Canadian researchers studying cultural differences in assesing situations, found that North Americans isolated a person from the surroundings when trying to understand his or her emotions.
On the contrary, East Asians considered the emotions of other people in the situation, whose facial experssions, they thought were an informative source to understand the particular person's emotion, the researchers said.
The research, published in the Journal of Personality and Social Psychology, conducted two studies. In one, participants were allowed to view images which consisted of one centre model and four background models in each image.
The researchers manipulated the facial emotion (happy, angry, sad) in the centre or background models and asked the participants to determine the dominant emotion of the centre figure.
Majority of the participants from East Asia reported that their judgments of the centre person's emotions were influenced by the emotions of the background figures, while most North Americans reported they were not influenced by the background figures at all.
''This is because the attention of the East Asians is not concentrated, but includes everyone in the group,'' Psychology professor from the University of Alberta Takahiko Masuda said.

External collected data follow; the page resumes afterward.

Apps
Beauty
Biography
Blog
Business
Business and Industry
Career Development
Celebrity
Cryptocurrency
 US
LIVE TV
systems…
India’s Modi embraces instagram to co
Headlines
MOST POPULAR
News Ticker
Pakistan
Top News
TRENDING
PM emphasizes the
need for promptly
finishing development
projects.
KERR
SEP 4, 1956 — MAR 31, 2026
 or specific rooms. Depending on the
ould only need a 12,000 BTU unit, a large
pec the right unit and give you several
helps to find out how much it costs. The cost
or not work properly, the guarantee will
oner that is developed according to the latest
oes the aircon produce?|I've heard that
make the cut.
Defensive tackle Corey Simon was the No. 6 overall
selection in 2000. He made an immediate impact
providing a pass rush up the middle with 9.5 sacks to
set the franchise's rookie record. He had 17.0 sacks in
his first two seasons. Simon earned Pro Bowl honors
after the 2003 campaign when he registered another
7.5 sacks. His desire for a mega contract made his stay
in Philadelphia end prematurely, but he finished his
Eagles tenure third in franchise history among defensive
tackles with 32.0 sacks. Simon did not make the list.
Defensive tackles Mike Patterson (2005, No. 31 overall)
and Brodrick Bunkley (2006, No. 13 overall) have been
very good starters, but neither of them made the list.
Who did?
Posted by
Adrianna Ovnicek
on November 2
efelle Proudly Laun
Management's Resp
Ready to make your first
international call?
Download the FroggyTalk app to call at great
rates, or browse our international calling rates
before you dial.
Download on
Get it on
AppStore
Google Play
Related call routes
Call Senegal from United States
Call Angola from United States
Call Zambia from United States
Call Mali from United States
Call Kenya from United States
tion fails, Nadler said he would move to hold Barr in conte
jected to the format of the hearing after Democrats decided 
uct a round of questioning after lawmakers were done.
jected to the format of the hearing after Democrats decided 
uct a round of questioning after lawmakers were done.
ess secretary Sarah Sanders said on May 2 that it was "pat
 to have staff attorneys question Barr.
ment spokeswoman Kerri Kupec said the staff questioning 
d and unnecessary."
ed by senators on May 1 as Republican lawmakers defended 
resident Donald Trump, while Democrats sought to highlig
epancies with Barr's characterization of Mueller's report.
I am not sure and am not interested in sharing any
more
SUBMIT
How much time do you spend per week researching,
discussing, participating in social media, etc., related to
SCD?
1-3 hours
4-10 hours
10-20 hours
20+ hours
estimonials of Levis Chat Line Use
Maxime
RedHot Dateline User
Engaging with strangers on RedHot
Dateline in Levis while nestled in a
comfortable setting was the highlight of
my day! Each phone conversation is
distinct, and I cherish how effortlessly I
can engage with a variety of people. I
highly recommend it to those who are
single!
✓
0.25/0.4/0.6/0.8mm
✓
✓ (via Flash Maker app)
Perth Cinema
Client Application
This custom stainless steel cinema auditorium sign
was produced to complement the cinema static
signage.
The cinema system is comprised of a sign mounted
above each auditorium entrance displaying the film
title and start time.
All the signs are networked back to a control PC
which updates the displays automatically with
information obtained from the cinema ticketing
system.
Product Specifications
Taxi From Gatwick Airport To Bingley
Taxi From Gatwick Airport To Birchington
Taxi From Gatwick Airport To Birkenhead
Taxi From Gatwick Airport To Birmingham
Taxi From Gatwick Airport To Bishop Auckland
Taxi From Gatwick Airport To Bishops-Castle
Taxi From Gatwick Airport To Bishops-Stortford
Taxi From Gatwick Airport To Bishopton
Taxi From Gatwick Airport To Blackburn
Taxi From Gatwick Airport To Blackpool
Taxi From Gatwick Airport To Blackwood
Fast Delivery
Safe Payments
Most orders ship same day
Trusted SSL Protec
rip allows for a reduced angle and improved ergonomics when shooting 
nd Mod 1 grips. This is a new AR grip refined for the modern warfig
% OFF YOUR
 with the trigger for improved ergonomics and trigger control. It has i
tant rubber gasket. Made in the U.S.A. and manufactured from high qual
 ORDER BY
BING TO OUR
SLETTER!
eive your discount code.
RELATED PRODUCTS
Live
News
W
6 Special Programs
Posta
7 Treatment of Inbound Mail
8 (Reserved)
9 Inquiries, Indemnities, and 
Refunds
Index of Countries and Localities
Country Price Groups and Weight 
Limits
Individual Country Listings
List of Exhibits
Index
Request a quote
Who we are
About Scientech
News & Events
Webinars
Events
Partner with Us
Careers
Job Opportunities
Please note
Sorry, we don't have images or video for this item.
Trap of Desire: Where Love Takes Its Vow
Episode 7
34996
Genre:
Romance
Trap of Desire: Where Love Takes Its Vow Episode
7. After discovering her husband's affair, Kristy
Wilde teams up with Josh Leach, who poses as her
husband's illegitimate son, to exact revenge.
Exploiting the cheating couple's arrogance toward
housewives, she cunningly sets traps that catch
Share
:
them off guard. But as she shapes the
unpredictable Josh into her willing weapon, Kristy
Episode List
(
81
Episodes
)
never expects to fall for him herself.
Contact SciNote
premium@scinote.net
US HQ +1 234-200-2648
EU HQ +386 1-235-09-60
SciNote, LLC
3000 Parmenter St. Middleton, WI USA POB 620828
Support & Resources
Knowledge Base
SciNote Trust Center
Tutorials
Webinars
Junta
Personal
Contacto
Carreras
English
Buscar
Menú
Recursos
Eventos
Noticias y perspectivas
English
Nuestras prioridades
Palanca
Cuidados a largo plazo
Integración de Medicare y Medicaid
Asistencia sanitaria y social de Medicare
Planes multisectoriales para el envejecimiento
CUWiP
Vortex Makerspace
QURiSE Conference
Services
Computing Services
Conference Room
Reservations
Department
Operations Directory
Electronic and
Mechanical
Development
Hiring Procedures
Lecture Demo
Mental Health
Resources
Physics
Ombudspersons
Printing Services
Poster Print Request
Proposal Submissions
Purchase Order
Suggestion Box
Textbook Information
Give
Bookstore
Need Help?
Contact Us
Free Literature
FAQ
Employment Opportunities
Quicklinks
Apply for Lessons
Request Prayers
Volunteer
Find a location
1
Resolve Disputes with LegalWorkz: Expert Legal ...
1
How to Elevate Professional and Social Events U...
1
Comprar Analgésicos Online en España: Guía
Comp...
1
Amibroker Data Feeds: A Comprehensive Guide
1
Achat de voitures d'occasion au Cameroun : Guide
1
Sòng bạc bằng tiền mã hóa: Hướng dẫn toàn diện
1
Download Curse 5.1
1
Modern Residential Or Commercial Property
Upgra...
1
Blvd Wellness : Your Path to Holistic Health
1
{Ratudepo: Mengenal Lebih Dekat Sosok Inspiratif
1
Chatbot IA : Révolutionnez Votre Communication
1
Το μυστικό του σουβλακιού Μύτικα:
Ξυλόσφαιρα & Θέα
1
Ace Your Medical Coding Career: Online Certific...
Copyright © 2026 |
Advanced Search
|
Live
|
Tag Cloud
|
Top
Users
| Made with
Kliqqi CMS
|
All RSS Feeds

In a second study, the researchers monitored the eye movements of the participants, which again revealed that Eastern people looked at their surroundings more than the Westerns when judging the situation.
''While all the participants looked at the central figure during the first second of viewing the image, the Easterns looked at the background figures the very next second, and the westerners continued to focus on the central figure,'' Masuda said.
East Asians seem to have a more holistic pattern of attention, perceiving people in terms of the relationships to others, as they are accustomed to ''read the air'' of the situation through their cultural practices.
Whereas, people raised in the North American tradition often find it easy to isolate a person from their surroundings, he said.